Hi @Jeffwan , sorry I somehow missed this comment. Do you mean coming up with a list of AWS-specific examples that would be useful?
@karlschriek I mean some examples you need but you can not find in the community. I will ask solution architectures to wrote more examples based on your needs.
@eterna2 Thanks for the contribution. I can help to address S3 and tensorboard issues. They are there for long times. Hope we can make it by 1.0. Another thing In your PR I notice is as we have more changes against S3 infrastructure. We probably need more testing infra support.
@Jeffwan
Above 2 use cases would be very helpful in my opinion. There are very limited resources in the community for the same.
Thank you.
@Dhaval08 Thanks for the feedbacks. I will ask people to work on some concrete e2e examples on this.
@Jeffwan
- An end-to-end example of using kubeflow pipelines (with AWS EKS) and demonstrating how to integrate with S3 and tensorboard.
- An end-to-end example of using kubeflow pipeline API. How to submit a run, monitor the status, get logs/artifacts, terminate a run, etc. using the pipeline API
Above 2 use cases would be very helpful in my opinion. There are very limited resources in the community for the same.
Thank you.
I would also find this useful. In particular also how to deal with artifacts (input data, saved models, generated predictions) etc. on S3. A really typical use-case we have is training image recognition models where the images are all stored individually in S3. Pipeline components that fetch these images and prepare them for training in TensorFlow, then saves the results to S3 again would be very useful.
It would also be important to show how InputBinaryFile and OutputBinaryFile etc. could be used here, although that isn't really AWS .
Pipeline components that fetch these images and prepare them for training in TensorFlow, then saves the results to S3 again would be very useful.
It would be nice to have more real-world components and pipelines like this. I can help you with any issues you have componentizing the code.
I would also find this useful. In particular also how to deal with artifacts (input data, saved models, generated predictions) etc.

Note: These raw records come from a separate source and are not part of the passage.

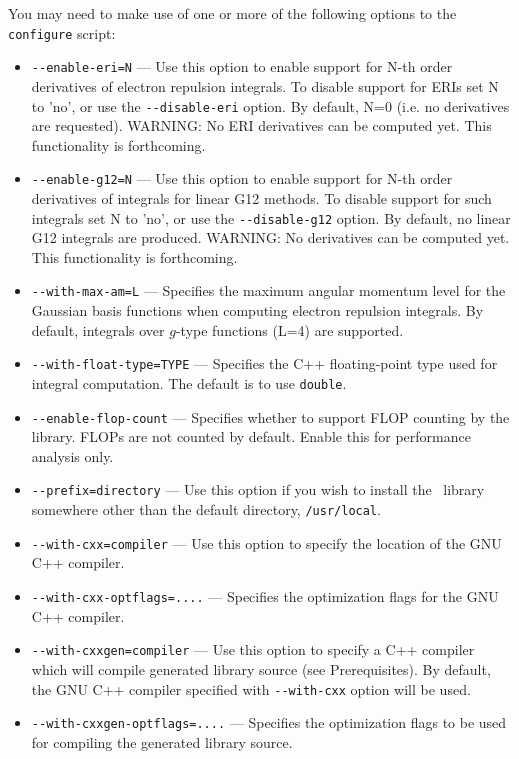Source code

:\documentclass[12pt]{article}
\begin{document}
\noindent
You may need to make use of one or more of the following options to
the {\tt configure} script:
\begin{itemize}
\item {\tt -}{\tt -enable-eri=N} --- Use this option to enable support for
  N-th order derivatives of electron repulsion integrals. To
  disable support for ERIs set N to 'no', or use the {\tt -}{\tt -disable-eri} option.
  By default, N=0 (i.e. no derivatives are requested).
  WARNING: No ERI derivatives can be computed yet. This functionality is forthcoming.
\item {\tt -}{\tt -enable-g12=N} --- Use this option to enable support for
  N-th order derivatives of integrals for linear G12 methods. To
  disable support for such integrals set N to 'no', or use the {\tt -}{\tt -disable-g12} option.
  By default, no linear G12 integrals are produced.
  WARNING: No derivatives can be computed yet. This functionality is forthcoming.
\item {\tt -}{\tt -with-max-am=L} --- Specifies the maximum
  angular momentum level for the Gaussian basis functions
  when computing electron repulsion integrals.  By default,
  integrals over $g$-type functions (L=4) are supported.
\item {\tt -}{\tt -with-float-type=TYPE} --- Specifies the C++ floating-point type
  used for integral computation. The default is to use {\tt double}.
\item {\tt -}{\tt -enable-flop-count} --- Specifies whether to support FLOP counting
  by the library. FLOPs are not counted by default. Enable this for performance
  analysis only.
\item {\tt -}{\tt -prefix=directory} --- Use this option if you wish to
  install the \LIBINT\ library somewhere other than the default
  directory, {\tt /usr/local}.
\item {\tt -}{\tt -with-cxx=compiler} --- Use this option to specify the location
  of the GNU C++ compiler.
\item {\tt -}{\tt -with-cxx-optflags=....} --- Specifies the optimization flags for
  the GNU C++ compiler.
\item {\tt -}{\tt -with-cxxgen=compiler} --- Use this option to specify a C++ compiler
  which will compile generated library source (see Prerequisites). By default, the GNU C++
  compiler specified with {\tt -}{\tt -with-cxx} option will be used.
\item {\tt -}{\tt -with-cxxgen-optflags=....} --- Specifies the optimization flags to be
  used for compiling the generated library source. 

\end{itemize}
\end{document}
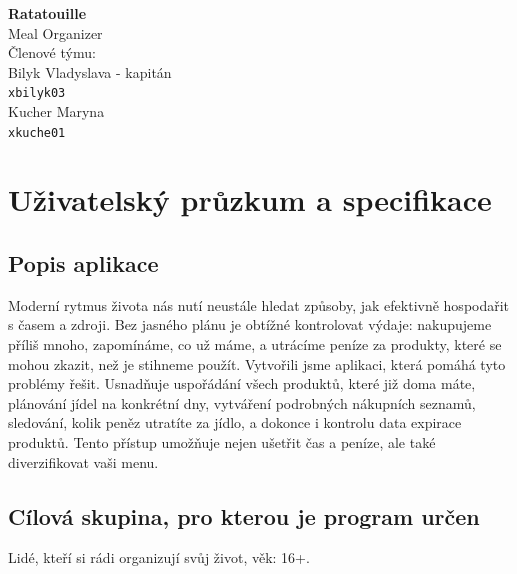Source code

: \documentclass[a4paper,12pt]{article}
\begin{document}
\begin{titlepage}
    \centering
    \vspace*{\fill}
    {\LARGE \textbf{Ratatouille}}\\[0.3cm]
    Meal Organizer\\[1.5cm]
    Členové týmu:\\[0.5cm]
    Bilyk Vladyslava - kapitán \\
    \texttt{xbilyk03} \\[0.5cm]
    Kucher Maryna \\
    \texttt{xkuche01} 
    \vspace*{\fill}
\end{titlepage}

\newpage

\section*{Uživatelský průzkum a specifikace}

\subsection*{Popis aplikace}
    Moderní rytmus života nás nutí neustále hledat způsoby, jak efektivně hospodařit s časem a zdroji. Bez jasného plánu je obtížné kontrolovat výdaje: nakupujeme příliš mnoho, zapomínáme, co už máme, a utrácíme peníze za produkty, které se mohou zkazit, než je stihneme použít. Vytvořili jsme aplikaci, která pomáhá tyto problémy řešit. Usnadňuje uspořádání všech produktů, které již doma máte, plánování jídel na konkrétní dny, vytváření podrobných nákupních seznamů, sledování, kolik peněz utratíte za jídlo, a dokonce i kontrolu data expirace produktů. Tento přístup umožňuje nejen ušetřit čas a peníze, ale také diverzifikovat vaši menu.

\subsection*{Cílová skupina, pro kterou je program určen}
    Lidé, kteří si rádi organizují svůj život, věk: 16+.
    
\end{document}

I think that most of the intermediate data should be passed as artifacts (stored with generated URIs) and only some of the resulting data needs to be exported to the "external" data storage locations (verified models, etc).
It would also be important to show how InputBinaryFile and OutputBinaryFile etc. could be used here, although that isn't really AWS .
JFYI: InputBinaryFile
is just InputPath
+ open(some_path, 'rb') as some_file:
@Jeffwan @karlschriek Do we have aws s3 based e2e examples available yet?
@Jeffwan @karlschriek Do we have aws s3 based e2e examples available yet?
We do have examples using aws secret. Once you have permission, you can use s3 on your own. Do you have anything specific in mind? We can add more examples
Do we have aws s3 based e2e examples available yet?
What are the remaining items for AWS support?
@Ark-kun I think there's some items not done yet in issue which is related to s3. https://github.com/kubeflow/pipelines/issues/3405
We can close this one now.
@Jeffwan
- An end-to-end example of using kubeflow pipelines (with AWS EKS) and demonstrating how to integrate with S3 and tensorboard.
- An end-to-end example of using kubeflow pipeline API. How to submit a run, monitor the status, get logs/artifacts, terminate a run, etc. using the pipeline API
Above 2 use cases would be very helpful in my opinion. There are very limited resources in the community for the same.
Thank you.
Any update on this? Specifically looking for e2e examples for AWS EKS and S3 that do not involve sagemaker. Thank you.
@Dhaval08 check https://github.com/aws-samples/eks-kubeflow-workshop/blob/master/notebooks/05_Kubeflow_Pipeline/05_03_Pipeline_mnist.ipynb This doesn't involve SM
I get some requests from aws users asking for better support pipeline project on aws. l take a look at the project and notice there're some areas I can improve for aws users.
Beside aws specific components, I will also address kubeflow/pipelines#345 and kubeflow/pipelines#337.
I am starting work now and any comments and feedbacks are welcome!